The first image presented here is made using the SCUBA-2 camera at a wavelength of 450 microns. Credit: Jim Dunlop
Detecting such emission is a challenge, both because Earth-based telescopes are warm and hence glow at sub-mm wavelengths and because water vapour in the atmosphere both absorbs and emits light in this waveband. To get around the problems of the atmosphere, the latest sub-mm surveys have recently been conducted from space, using the Herschel Space Observatory. However, the relatively small size (3.5-metre diameter) of Herschel’s telescope means that the images it produces cover large areas but are rather fuzzy. The James Clerk Maxwell Telescope primary mirror is 20 times larger in area and can provide a much sharper view of the sub-mm sky.

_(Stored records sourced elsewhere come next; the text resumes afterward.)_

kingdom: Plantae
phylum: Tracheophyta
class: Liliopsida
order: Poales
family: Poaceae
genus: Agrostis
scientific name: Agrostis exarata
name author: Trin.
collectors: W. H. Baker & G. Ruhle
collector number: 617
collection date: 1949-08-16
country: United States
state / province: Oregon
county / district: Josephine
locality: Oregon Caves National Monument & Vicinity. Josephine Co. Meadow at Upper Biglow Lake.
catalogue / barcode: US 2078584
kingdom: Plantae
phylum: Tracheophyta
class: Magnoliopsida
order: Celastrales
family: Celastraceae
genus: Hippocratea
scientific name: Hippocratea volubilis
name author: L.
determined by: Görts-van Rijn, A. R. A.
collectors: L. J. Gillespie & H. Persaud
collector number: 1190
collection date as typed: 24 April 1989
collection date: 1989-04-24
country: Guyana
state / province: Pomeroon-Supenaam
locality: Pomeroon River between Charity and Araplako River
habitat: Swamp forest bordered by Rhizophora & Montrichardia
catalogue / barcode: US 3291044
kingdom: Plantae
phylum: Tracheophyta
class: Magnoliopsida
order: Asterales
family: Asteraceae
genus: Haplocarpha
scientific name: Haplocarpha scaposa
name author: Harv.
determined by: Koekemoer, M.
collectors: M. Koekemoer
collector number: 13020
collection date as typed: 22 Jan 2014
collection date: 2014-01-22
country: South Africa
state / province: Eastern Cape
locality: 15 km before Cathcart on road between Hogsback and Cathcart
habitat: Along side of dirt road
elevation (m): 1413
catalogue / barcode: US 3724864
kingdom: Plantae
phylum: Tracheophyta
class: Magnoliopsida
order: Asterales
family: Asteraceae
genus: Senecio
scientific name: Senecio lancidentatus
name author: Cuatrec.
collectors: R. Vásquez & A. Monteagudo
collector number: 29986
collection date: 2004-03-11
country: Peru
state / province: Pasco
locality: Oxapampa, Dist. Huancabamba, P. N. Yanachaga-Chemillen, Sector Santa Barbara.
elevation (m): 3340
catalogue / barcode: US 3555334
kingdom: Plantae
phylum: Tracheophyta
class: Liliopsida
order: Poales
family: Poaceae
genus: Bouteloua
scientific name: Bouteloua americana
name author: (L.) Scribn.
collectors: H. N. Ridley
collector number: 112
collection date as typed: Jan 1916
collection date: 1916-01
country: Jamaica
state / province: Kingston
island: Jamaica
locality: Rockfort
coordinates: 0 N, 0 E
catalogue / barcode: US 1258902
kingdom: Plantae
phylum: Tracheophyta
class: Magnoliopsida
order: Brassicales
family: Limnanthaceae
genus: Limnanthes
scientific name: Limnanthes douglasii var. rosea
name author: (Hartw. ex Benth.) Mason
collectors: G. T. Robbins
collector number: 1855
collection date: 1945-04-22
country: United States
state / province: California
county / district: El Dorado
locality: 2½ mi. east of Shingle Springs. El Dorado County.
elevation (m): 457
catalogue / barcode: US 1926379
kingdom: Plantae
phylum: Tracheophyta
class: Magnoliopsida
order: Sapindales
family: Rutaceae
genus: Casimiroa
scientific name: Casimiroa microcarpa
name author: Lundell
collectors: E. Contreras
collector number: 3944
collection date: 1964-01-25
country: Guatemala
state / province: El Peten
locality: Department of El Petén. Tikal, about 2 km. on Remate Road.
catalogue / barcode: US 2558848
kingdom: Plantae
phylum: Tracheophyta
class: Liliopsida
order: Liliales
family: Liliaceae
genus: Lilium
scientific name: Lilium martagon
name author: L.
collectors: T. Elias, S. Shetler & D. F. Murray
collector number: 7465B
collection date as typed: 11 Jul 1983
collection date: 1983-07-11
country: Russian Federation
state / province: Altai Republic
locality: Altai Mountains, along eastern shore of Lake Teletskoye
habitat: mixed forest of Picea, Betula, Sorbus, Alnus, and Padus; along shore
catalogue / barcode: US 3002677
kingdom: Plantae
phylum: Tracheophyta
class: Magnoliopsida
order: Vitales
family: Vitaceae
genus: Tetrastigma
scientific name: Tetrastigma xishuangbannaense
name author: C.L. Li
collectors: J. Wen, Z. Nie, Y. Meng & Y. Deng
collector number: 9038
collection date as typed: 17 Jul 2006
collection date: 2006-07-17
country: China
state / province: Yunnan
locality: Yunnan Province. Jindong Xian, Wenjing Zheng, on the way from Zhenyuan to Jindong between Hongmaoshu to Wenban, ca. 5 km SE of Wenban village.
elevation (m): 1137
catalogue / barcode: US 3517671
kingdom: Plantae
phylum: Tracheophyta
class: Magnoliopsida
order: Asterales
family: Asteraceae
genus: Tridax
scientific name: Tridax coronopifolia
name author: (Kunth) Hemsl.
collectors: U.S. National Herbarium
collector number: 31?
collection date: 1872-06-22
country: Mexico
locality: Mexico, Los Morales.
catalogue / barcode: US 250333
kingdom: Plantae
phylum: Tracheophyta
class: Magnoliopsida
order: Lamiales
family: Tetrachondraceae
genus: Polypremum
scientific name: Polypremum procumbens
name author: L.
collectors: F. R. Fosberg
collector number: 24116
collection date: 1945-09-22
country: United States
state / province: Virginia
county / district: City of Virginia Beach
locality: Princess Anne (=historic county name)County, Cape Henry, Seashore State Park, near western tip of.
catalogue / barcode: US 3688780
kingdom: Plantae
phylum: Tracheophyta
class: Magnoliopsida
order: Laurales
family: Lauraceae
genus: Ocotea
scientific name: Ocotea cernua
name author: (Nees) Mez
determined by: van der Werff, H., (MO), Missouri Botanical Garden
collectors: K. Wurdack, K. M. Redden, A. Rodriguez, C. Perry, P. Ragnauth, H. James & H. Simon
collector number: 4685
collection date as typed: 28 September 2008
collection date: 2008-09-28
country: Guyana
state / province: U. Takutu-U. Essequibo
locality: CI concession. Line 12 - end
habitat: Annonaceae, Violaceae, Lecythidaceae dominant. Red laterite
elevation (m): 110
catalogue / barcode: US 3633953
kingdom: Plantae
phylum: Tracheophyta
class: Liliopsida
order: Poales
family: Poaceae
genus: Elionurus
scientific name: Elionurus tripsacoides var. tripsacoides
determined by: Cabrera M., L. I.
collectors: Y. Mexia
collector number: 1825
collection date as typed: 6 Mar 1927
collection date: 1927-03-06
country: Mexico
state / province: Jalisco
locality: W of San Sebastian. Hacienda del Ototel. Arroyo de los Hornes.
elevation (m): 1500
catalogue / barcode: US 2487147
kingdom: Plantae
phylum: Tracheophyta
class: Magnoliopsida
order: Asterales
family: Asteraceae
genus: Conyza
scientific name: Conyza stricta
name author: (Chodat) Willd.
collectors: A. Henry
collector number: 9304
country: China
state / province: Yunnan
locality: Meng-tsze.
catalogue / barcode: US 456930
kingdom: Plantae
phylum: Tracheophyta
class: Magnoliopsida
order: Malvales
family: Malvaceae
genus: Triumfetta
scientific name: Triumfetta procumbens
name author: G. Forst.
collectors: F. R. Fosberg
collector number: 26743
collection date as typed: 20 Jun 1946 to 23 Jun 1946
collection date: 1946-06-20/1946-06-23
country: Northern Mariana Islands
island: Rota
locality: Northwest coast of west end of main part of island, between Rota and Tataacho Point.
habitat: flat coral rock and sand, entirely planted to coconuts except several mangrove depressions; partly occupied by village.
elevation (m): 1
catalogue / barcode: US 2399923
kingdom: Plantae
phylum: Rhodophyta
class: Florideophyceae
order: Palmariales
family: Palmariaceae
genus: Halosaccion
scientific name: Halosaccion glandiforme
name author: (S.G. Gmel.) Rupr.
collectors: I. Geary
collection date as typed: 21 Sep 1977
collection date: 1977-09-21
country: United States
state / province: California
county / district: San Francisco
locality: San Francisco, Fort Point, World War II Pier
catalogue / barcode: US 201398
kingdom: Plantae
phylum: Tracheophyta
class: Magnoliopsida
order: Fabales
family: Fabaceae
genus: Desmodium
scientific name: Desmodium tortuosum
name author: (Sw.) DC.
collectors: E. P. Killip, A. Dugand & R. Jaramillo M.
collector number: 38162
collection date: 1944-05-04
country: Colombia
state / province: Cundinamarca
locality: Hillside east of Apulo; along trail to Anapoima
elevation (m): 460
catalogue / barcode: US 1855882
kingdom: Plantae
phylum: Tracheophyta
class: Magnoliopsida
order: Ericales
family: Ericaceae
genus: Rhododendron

“Edinburgh scientists and engineers worked hard to construct this revolutionary new instrument and, together with our colleagues in Canada and the Netherlands, we’re now seeing the fruits of our efforts. With SCUBA-2 we can study the most violently star-forming galaxies in the young Universe, and slowly but surely start to understand how the primitive cosmos evolved into the Universe we live in today,” said University of Edinburgh astrophysicist Professor James Dunlop, who co-runs the consortium.
STFC is the UK sponsor of astronomy and operates the Joint Astronomy Centre in Hawaii.